D1.345 - Biologic Agents in Neurosarcoidosis: Efficacy and Future Perspectives from a Single-Center Cohort Study

Neurosarcoidosis is a rare manifestation of sarcoidosis, a systemic immune-mediated disease.  Given its rarity, there are no evidence-based treatment guidelines and the management depends on the severity of symptoms and the extent of neurological involvement, requiring a multidisciplinary approach to tailor treatment and optimize outcomes, while minimizing side effects. Biologic agents, particularly TNFα inhibitors, are increasingly used in refractory neurosarcoidosis failing to respond to first-line (steroids) or second line (classical DMARDs) treatments. This study aims to analyze a cohort of neurosarcoidosis patients treated with biologic agents.

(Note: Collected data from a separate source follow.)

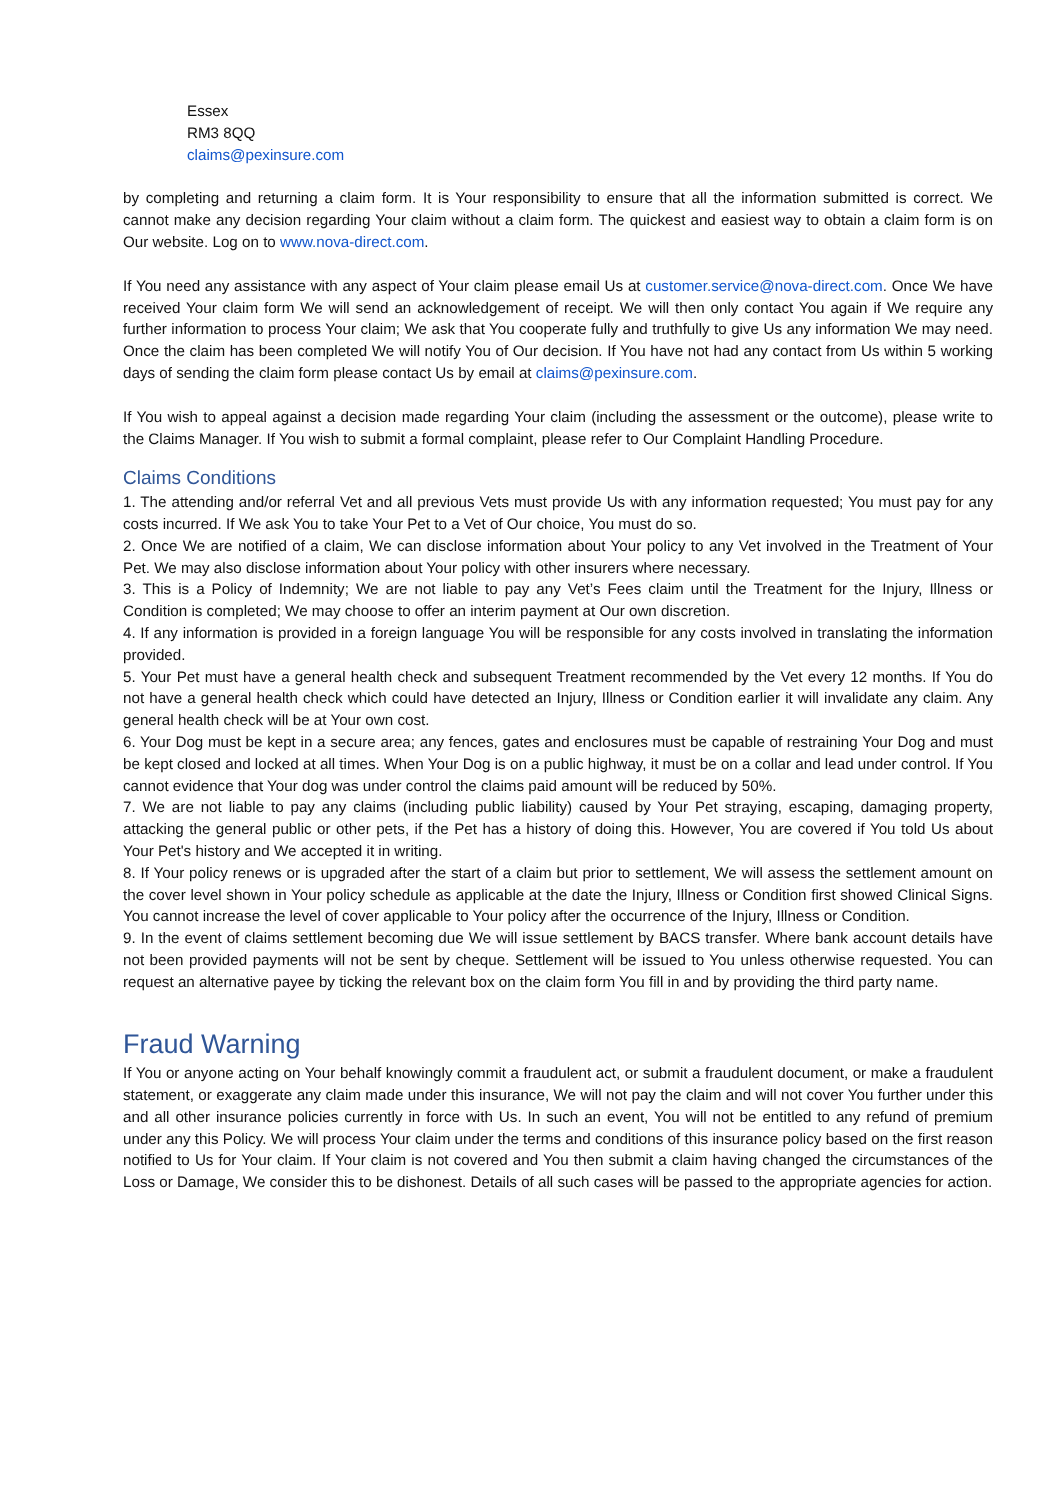Essex
RM3 8QQ
claims@pexinsure.com
by completing and returning a claim form. It is Your responsibility to ensure that all the information submitted is correct. We cannot make any decision regarding Your claim without a claim form. The quickest and easiest way to obtain a claim form is on Our website. Log on to www.nova-direct.com.
If You need any assistance with any aspect of Your claim please email Us at customer.service@nova-direct.com. Once We have received Your claim form We will send an acknowledgement of receipt. We will then only contact You again if We require any further information to process Your claim; We ask that You cooperate fully and truthfully to give Us any information We may need. Once the claim has been completed We will notify You of Our decision. If You have not had any contact from Us within 5 working days of sending the claim form please contact Us by email at claims@pexinsure.com.
If You wish to appeal against a decision made regarding Your claim (including the assessment or the outcome), please write to the Claims Manager. If You wish to submit a formal complaint, please refer to Our Complaint Handling Procedure.
Claims Conditions
1. The attending and/or referral Vet and all previous Vets must provide Us with any information requested; You must pay for any costs incurred. If We ask You to take Your Pet to a Vet of Our choice, You must do so.
2. Once We are notified of a claim, We can disclose information about Your policy to any Vet involved in the Treatment of Your Pet. We may also disclose information about Your policy with other insurers where necessary.
3. This is a Policy of Indemnity; We are not liable to pay any Vet’s Fees claim until the Treatment for the Injury, Illness or Condition is completed; We may choose to offer an interim payment at Our own discretion.
4. If any information is provided in a foreign language You will be responsible for any costs involved in translating the information provided.
5. Your Pet must have a general health check and subsequent Treatment recommended by the Vet every 12 months. If You do not have a general health check which could have detected an Injury, Illness or Condition earlier it will invalidate any claim. Any general health check will be at Your own cost.
6. Your Dog must be kept in a secure area; any fences, gates and enclosures must be capable of restraining Your Dog and must be kept closed and locked at all times. When Your Dog is on a public highway, it must be on a collar and lead under control. If You cannot evidence that Your dog was under control the claims paid amount will be reduced by 50%.
7. We are not liable to pay any claims (including public liability) caused by Your Pet straying, escaping, damaging property, attacking the general public or other pets, if the Pet has a history of doing this. However, You are covered if You told Us about Your Pet's history and We accepted it in writing.
8. If Your policy renews or is upgraded after the start of a claim but prior to settlement, We will assess the settlement amount on the cover level shown in Your policy schedule as applicable at the date the Injury, Illness or Condition first showed Clinical Signs. You cannot increase the level of cover applicable to Your policy after the occurrence of the Injury, Illness or Condition.
9. In the event of claims settlement becoming due We will issue settlement by BACS transfer. Where bank account details have not been provided payments will not be sent by cheque. Settlement will be issued to You unless otherwise requested. You can request an alternative payee by ticking the relevant box on the claim form You fill in and by providing the third party name.
Fraud Warning
If You or anyone acting on Your behalf knowingly commit a fraudulent act, or submit a fraudulent document, or make a fraudulent statement, or exaggerate any claim made under this insurance, We will not pay the claim and will not cover You further under this and all other insurance policies currently in force with Us. In such an event, You will not be entitled to any refund of premium under any this Policy. We will process Your claim under the terms and conditions of this insurance policy based on the first reason notified to Us for Your claim. If Your claim is not covered and You then submit a claim having changed the circumstances of the Loss or Damage, We consider this to be dishonest. Details of all such cases will be passed to the appropriate agencies for action.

We enrolled 49 consecutive neurosarcoidosis patients, followed at our Center. Data were collected retrospectively and prospectively to assess treatment outcomes.

Of 49 patients, 24 (49.0%) were treated with anti-TNFα agents (mean duration 32±30 months).  All of them were treated with steroids and DMARDs. Among these 24, biologics were used as first-line therapy in 3 patients (12.5%) and as third-line therapy in 87.5%. The introduction of anti-TNFα significantly reduced the number of disease relapses, from 2.44±1.5 relapses per patient before treatment to 0.12 after treatment, with a 95.1% reduction in the relapse rate.

Following the introduction of biologic therapy, 87.5% of patients remained relapse-free; only 3 patients (12.5%) experienced a single relapse each. In 2 of these 3, anti-infliximab antibodies were detected at the time of relapse.  Moreover, 19 patients (79.2%) were able to completely discontinue corticosteroid therapy after starting biologics. In addition, 4 patients (16.7%) successfully discontinued infliximab after achieving 3,5±1.3 years of disease stability and none of these 4 experienced a disease relapse 4,13±3 years of follow-up after discontinuation.

Anti-TNFα agents are effective in reducing disease relapses, enabling steroid reduction or withdrawal, and achieving long-term disease stability in patients with refractory disease.

Over time, we registered an increasing trend in the prescription of anti-TNFα agents (14/24 patients started treatment in the last 2 years) and a decreasing time of prescription since initial diagnosis. This underscores the growing role of biologics in the treatment of neurosarcoidosis. Looking forward, biologic therapies may play an even more central role in treatment strategies, with earlier prescription without waiting for patients to experience multiple relapses and steroid-related side effects.